Passage provided:
So, I'm squinting, looking for my family filing into their seats. I see my mom, my grandpa, my grandma, my aunts, my uncles, my cousins. Because us, Latinos, travel in packs. [audience laughter] I'm fairly certain I won a prize for selling out the most seats. [audience laughter] So, we get started. I'm playing my little heart out and so hard that the horse hairs on my bowstring are falling off, but it doesn't matter. Every time we get a pause, I'm looking out into the audience, looking for my grandma's sign of approval. It's easy to see her, because she's the only one in the audience bopping her head to a Bach concerto. [audience laughter] 

 

When it's all over, I remember thinking, now that I knew there was so much more to explore outside of my hood, I wanted to go further. And that night, I also remember grandma being overly exhausted, so we had to cut our celebrations early. I went through with my plans of going further. And at 13, I chose the furthest high school I could. It was called Whitney Young Magnet School, and it was where all the cool kids from All-City went to. It was where you had to take a test to get in. And later, I found out it was where Michelle Obama went to high school. [audience cheers]

 

Yeah. But my mom was like, “Going to All-City was one thing, but going to school that far? No.” But with my determination and mostly the help of my grandparents, we convinced her. Before I knew it, I was a student at Whitney Young. And this time, I proudly bragged to my friends, “I go to Whitney Young. Sorry, I can't hang out tonight.” [audience laughter] I was still part of the orchestra at school. And at one point, I realized the violin had opened up this new confidence in me, and opened up doors for me that I never thought I could walk through. Because I wasn't just playing the violin. I was pushing myself hard and taking honors physics and AP English and math.

Tasks:
1. In the talk about playing the violin, translate this sentence into Spanish: "It was where you had to take a test to get in."
2. Carry on the talk about the violin and Whitney Young from the point where it stops, keeping the speaker's first-person voice.

Data under study:
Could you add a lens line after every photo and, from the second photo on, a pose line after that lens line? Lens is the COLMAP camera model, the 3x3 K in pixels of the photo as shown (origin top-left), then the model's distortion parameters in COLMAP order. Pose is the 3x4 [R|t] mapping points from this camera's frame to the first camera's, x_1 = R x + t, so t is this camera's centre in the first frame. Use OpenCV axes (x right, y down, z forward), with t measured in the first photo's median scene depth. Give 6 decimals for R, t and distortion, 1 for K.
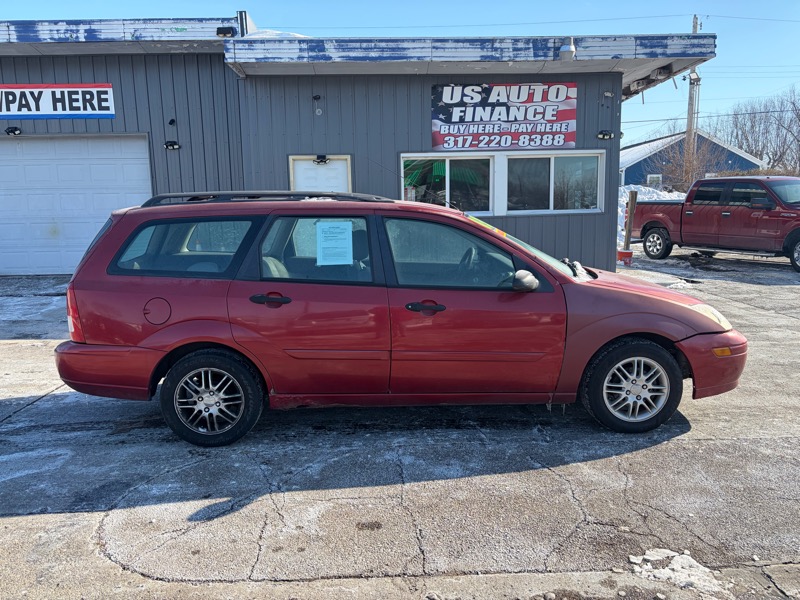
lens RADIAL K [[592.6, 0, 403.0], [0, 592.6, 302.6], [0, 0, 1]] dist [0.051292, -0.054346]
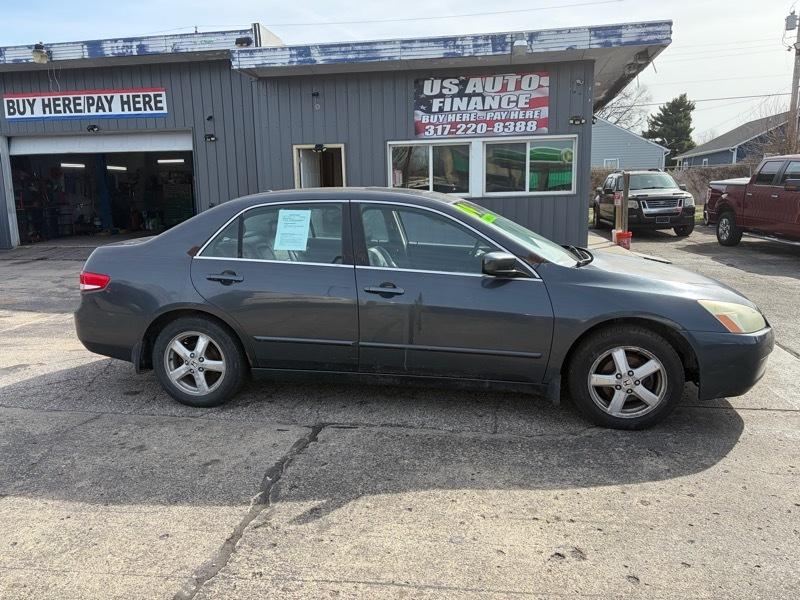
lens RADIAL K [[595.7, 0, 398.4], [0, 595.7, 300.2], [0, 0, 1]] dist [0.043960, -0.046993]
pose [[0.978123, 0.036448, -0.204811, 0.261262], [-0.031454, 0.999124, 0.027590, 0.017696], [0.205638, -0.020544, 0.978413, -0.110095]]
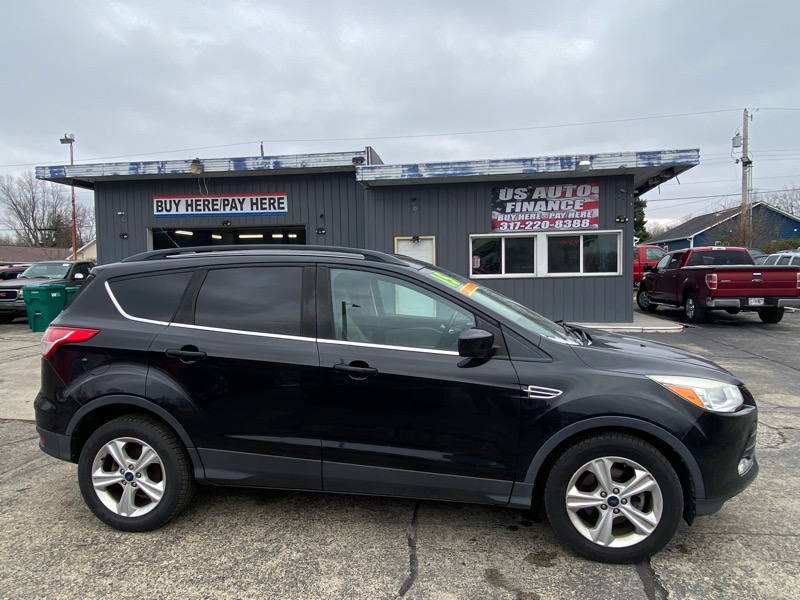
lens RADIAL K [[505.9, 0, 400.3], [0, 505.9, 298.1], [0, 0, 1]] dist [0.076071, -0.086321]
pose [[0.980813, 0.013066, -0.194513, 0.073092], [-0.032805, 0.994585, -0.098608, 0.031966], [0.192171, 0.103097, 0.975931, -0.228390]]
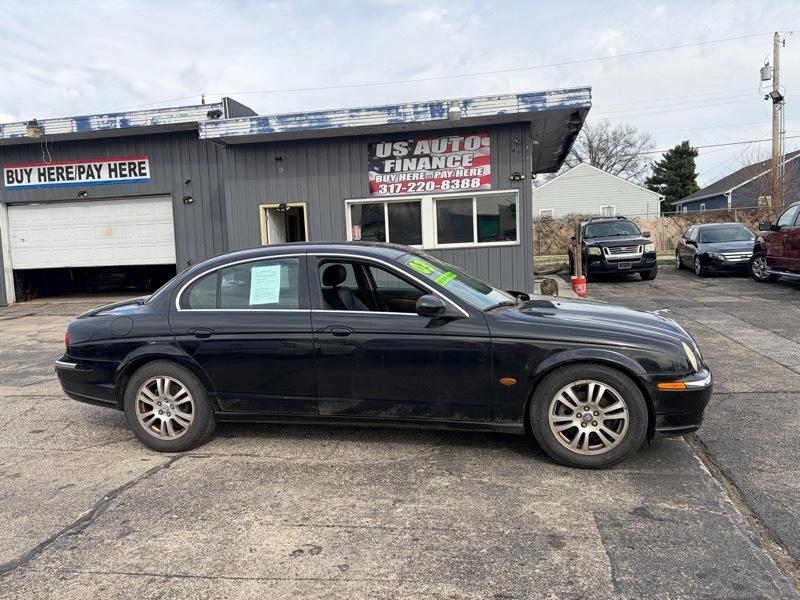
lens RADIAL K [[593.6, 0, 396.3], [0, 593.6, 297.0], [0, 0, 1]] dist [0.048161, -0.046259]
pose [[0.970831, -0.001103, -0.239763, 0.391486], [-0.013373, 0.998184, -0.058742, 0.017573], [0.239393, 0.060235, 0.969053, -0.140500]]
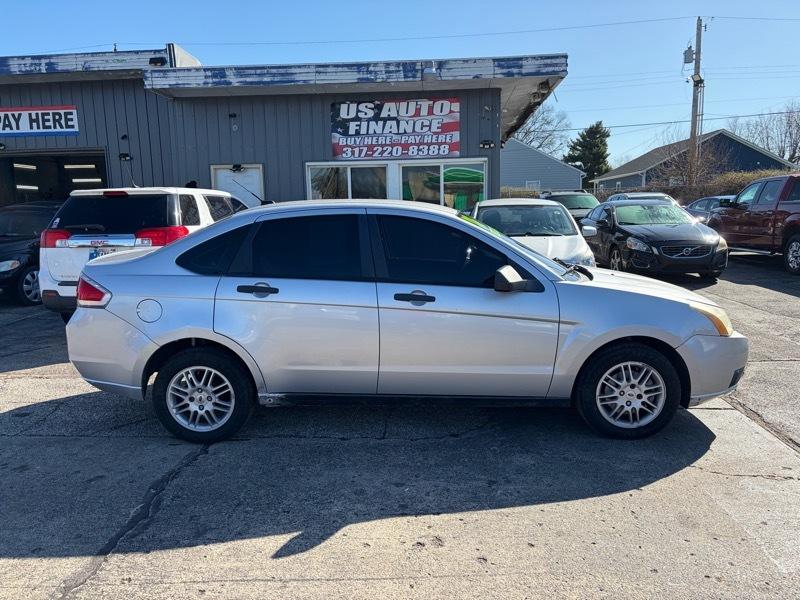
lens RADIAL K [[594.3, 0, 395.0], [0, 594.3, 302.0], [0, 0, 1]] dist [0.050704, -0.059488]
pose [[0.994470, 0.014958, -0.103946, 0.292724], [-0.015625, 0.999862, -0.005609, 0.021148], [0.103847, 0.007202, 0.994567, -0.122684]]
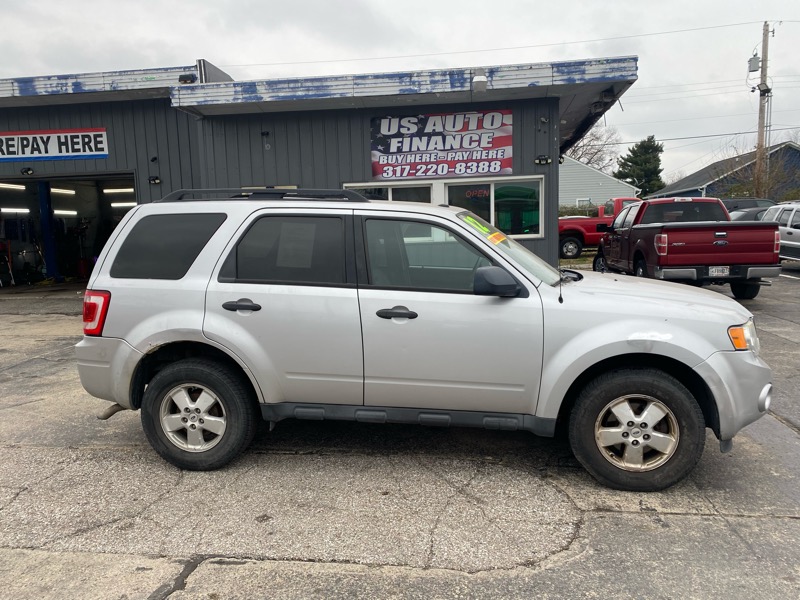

Task responses:
1. Era donde tenías que presentar un examen para entrar.

2.
 

I had that voice in my head from my grandma, just saying, “Échale ganas” Give it your all. But I also noticed that I wasn't coming home as often. And one time, when I was home, I was sitting in my room and I remember hearing my mom talking to my grandma downstairs. And in mid conversation, my mom asked her, “Tell me your name, repeat your phone number.” I just picked up the phone to call my friend and ignored I ever heard anything. And that happened pretty often, me ignoring anything off with her. Sometimes I felt guilty, but I didn't feel guilty when I chose to stay in the city to go to college, because I'd be close enough in case my mom really needed me, but still far away, because I chose to live on campus. 

 

But every time I did come home, I started to notice grandma's sayings and conversation became less frequent. And in turn, I started speaking to her less and less to avoid her, repeatedly asking me the same questions over and over again. But one time when I was home, I noticed she wasn't there at all. I asked my mom, “Where's grandma?” And she was like, “I thought she was with you.” And so, we both go downstairs and we see the back door wide open. So, we get in the car and drive around the block and we see her sitting on some stranger's front stoop. My mom gets out the car and starts yelling at her immediately, “No te largues.” Don't leave us.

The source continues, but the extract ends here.